Joseph claiming that he never had such an angelic visitation, for one thing. The problem with your question as it stands is the ambiguity between making claims of experience (i.e. people claiming that they experienced a vision, etc.) and making metaphysical claims (i.e. instead of saying, "I saw an angel", you say "An angel appeared to me"). My comments about the relevance of lots of contemporary scrutiny has mostly to do with claims to experience.
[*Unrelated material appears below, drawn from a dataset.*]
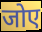
जोएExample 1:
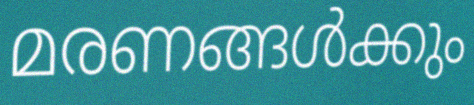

How one goes about judging the metaphysical value of such experience was beyond the scope of my post.
Steven Carr said…
So if an angel appears to somebody and in their surprise they don't hear properly what the angel is saying and misintepret a prophecy, then JD claims there is good evidence that no such angel had been met?

How can that be?

If I misinterpret a post by Walters, is that good evidence that Walters never posted anything?

And Walters claims that if X denies a miracle happened, then the miracle has been refuted.

I don't think he understands the mind-set of believers.

If one of the people Jesus healed denied that he had ever been ill, then Jesus must have ordered him to remain silent.

Result - believer's claims can never be disproved.

To take a more recent example, how does Walters intend to subject to 'careful scrutiny' the claim that the Virgin Mary appeared on the side of an office building in Clearwater, Florida?